Your tasks:
• a. Copy every line of the records from the one containing "yellow rectangle: moved 4 px right, 10 px up" down to the one containing "pink circle: moved 3 px left, 6 px up", including both, without altering any of them. Leave out the picture lines.
• b. Pick up the text on BCD switches where it stops and keep writing.

Page:
· · · · ·

Foto by Laura Alapfy

How does it work?

A BCD-Switch is actually not one switch, it contains basically four switching circuit at once. There is a wheel which closes depending on the number the switch shows in the front. The picture on the right are 5 BCD switches stacked sideways together. The four switches translating the number into its binary form. So if you see a 5 in the front the second and the fourth switch are on and resembling the one the others are off and resembling the zero. Because 5 in binary is 0101. The tricky part is that you read binary from left to right in computing because you have the most significant bit always on the left side. So the rightest bit stands for 2 to the power of zero which is 1 if it is 1 if it is zero its value will not be counted so it is zero. So the fourth switch determines the least significant bit. So I will now give you a table so you don't have to remember and calculate.

BCD Switch
Number in Front BitArray Switch 1 Switch 2 Switch 3 Switch 4
1 0001 off off off on
2 0010 off off on off
3 0011 off off on on
4 0100 off on off off
5 0101 off on off on
6 0110 off on on off
7 0111 off on on on
8 1000 on off off off
9 1001 on off off on
0 0000 off off off off

What will you need?

· · · · ·

Entries supplied:
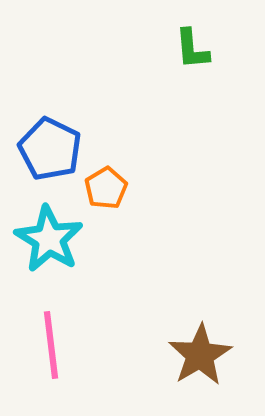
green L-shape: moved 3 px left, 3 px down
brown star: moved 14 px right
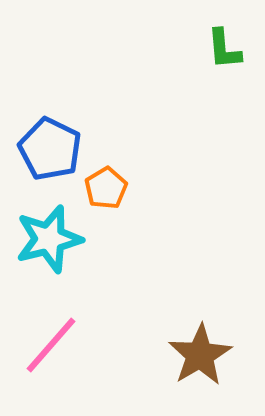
green L-shape: moved 32 px right
cyan star: rotated 26 degrees clockwise
pink line: rotated 48 degrees clockwise
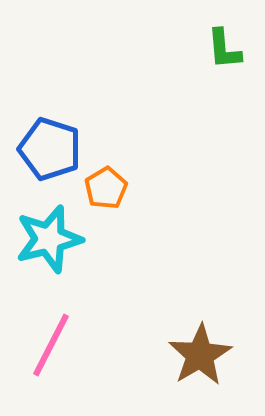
blue pentagon: rotated 8 degrees counterclockwise
pink line: rotated 14 degrees counterclockwise
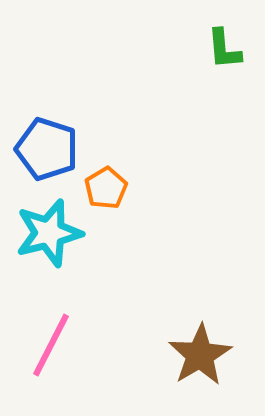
blue pentagon: moved 3 px left
cyan star: moved 6 px up
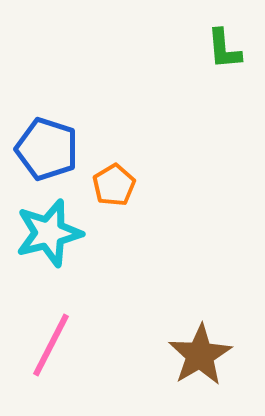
orange pentagon: moved 8 px right, 3 px up
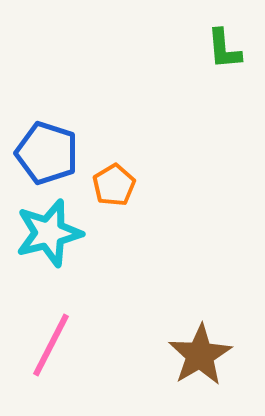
blue pentagon: moved 4 px down
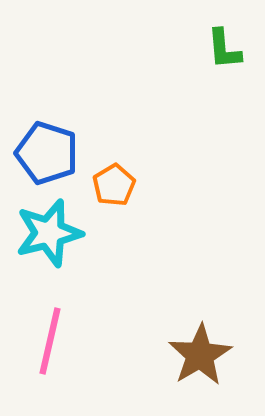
pink line: moved 1 px left, 4 px up; rotated 14 degrees counterclockwise
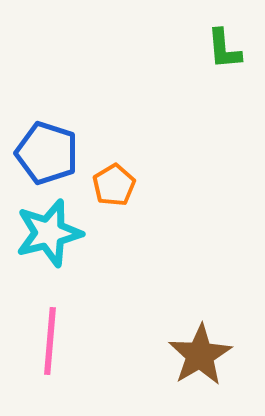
pink line: rotated 8 degrees counterclockwise
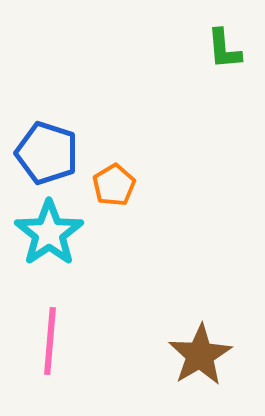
cyan star: rotated 20 degrees counterclockwise
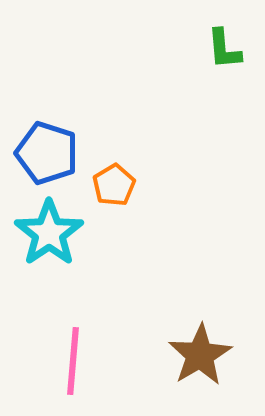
pink line: moved 23 px right, 20 px down
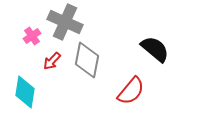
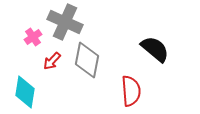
pink cross: moved 1 px right, 1 px down
red semicircle: rotated 44 degrees counterclockwise
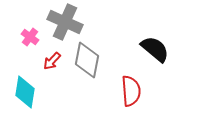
pink cross: moved 3 px left; rotated 18 degrees counterclockwise
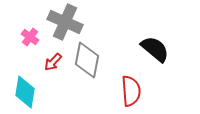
red arrow: moved 1 px right, 1 px down
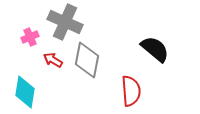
pink cross: rotated 30 degrees clockwise
red arrow: moved 2 px up; rotated 78 degrees clockwise
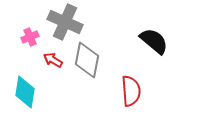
black semicircle: moved 1 px left, 8 px up
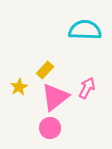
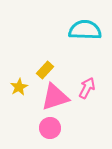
pink triangle: rotated 20 degrees clockwise
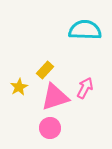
pink arrow: moved 2 px left
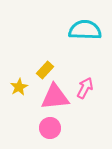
pink triangle: rotated 12 degrees clockwise
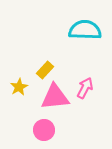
pink circle: moved 6 px left, 2 px down
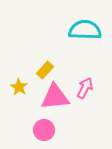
yellow star: rotated 12 degrees counterclockwise
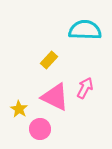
yellow rectangle: moved 4 px right, 10 px up
yellow star: moved 22 px down
pink triangle: rotated 32 degrees clockwise
pink circle: moved 4 px left, 1 px up
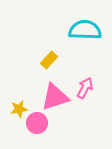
pink triangle: rotated 44 degrees counterclockwise
yellow star: rotated 30 degrees clockwise
pink circle: moved 3 px left, 6 px up
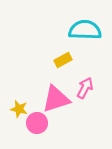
yellow rectangle: moved 14 px right; rotated 18 degrees clockwise
pink triangle: moved 1 px right, 2 px down
yellow star: rotated 24 degrees clockwise
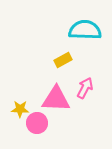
pink triangle: rotated 20 degrees clockwise
yellow star: moved 1 px right; rotated 12 degrees counterclockwise
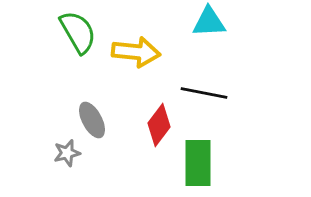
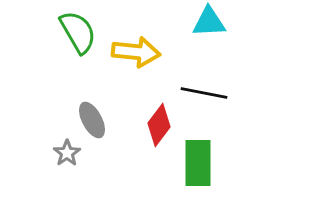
gray star: rotated 20 degrees counterclockwise
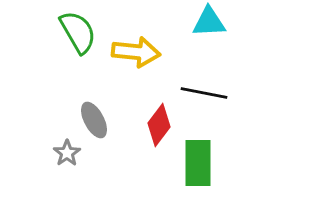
gray ellipse: moved 2 px right
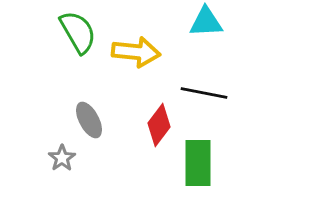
cyan triangle: moved 3 px left
gray ellipse: moved 5 px left
gray star: moved 5 px left, 5 px down
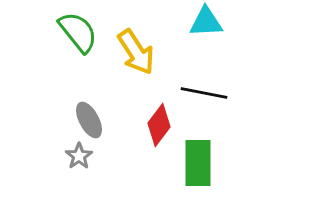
green semicircle: rotated 9 degrees counterclockwise
yellow arrow: rotated 51 degrees clockwise
gray star: moved 17 px right, 2 px up
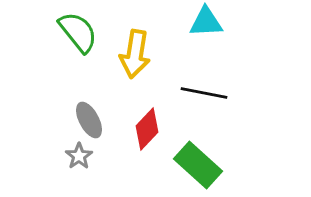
yellow arrow: moved 1 px left, 2 px down; rotated 42 degrees clockwise
red diamond: moved 12 px left, 4 px down; rotated 6 degrees clockwise
green rectangle: moved 2 px down; rotated 48 degrees counterclockwise
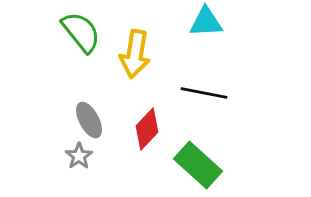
green semicircle: moved 3 px right
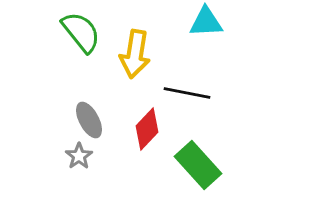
black line: moved 17 px left
green rectangle: rotated 6 degrees clockwise
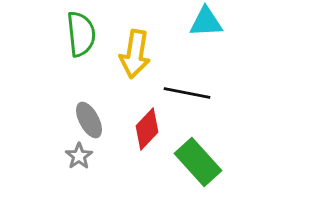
green semicircle: moved 2 px down; rotated 33 degrees clockwise
green rectangle: moved 3 px up
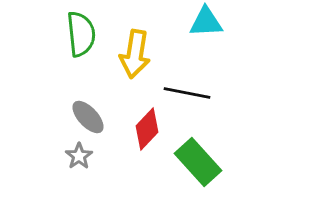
gray ellipse: moved 1 px left, 3 px up; rotated 15 degrees counterclockwise
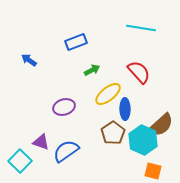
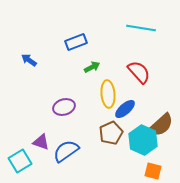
green arrow: moved 3 px up
yellow ellipse: rotated 56 degrees counterclockwise
blue ellipse: rotated 50 degrees clockwise
brown pentagon: moved 2 px left; rotated 10 degrees clockwise
cyan square: rotated 15 degrees clockwise
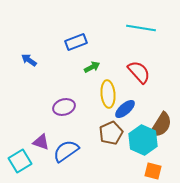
brown semicircle: rotated 16 degrees counterclockwise
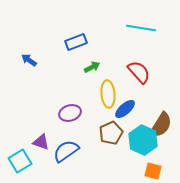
purple ellipse: moved 6 px right, 6 px down
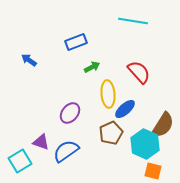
cyan line: moved 8 px left, 7 px up
purple ellipse: rotated 35 degrees counterclockwise
brown semicircle: moved 2 px right
cyan hexagon: moved 2 px right, 4 px down
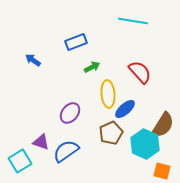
blue arrow: moved 4 px right
red semicircle: moved 1 px right
orange square: moved 9 px right
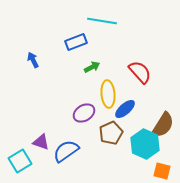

· · · · ·

Answers for this exercise:
• a.
yellow rectangle: moved 4 px right, 10 px up
yellow star: moved 22 px down
pink triangle: rotated 32 degrees clockwise
pink circle: moved 4 px left, 1 px up
pink triangle: rotated 44 degrees counterclockwise
yellow star: rotated 30 degrees clockwise
pink circle: moved 3 px left, 6 px up

• b.
  • an Arduino (every typ will do)
  • a BCD-Switch
  • a shift register (CD4021)
  • jumperwires
  • a breadboard

How to connect a shift register with an Arduino?

Shift-In registers are a common piece of electronics. They combine transistors in that way that you could survey eight input pins in that way that one shift register sends a so-called bit array of eight bits called a byte.

If the arduino receives a bit array looking like this [0,0,1,0,1,0,0,0] it means you have an input voltage on pin 4 and pin 6. So switch 4 and 6 are on and all others are off. It could do it like this because it transforms the parallel incoming signals into a serial signal.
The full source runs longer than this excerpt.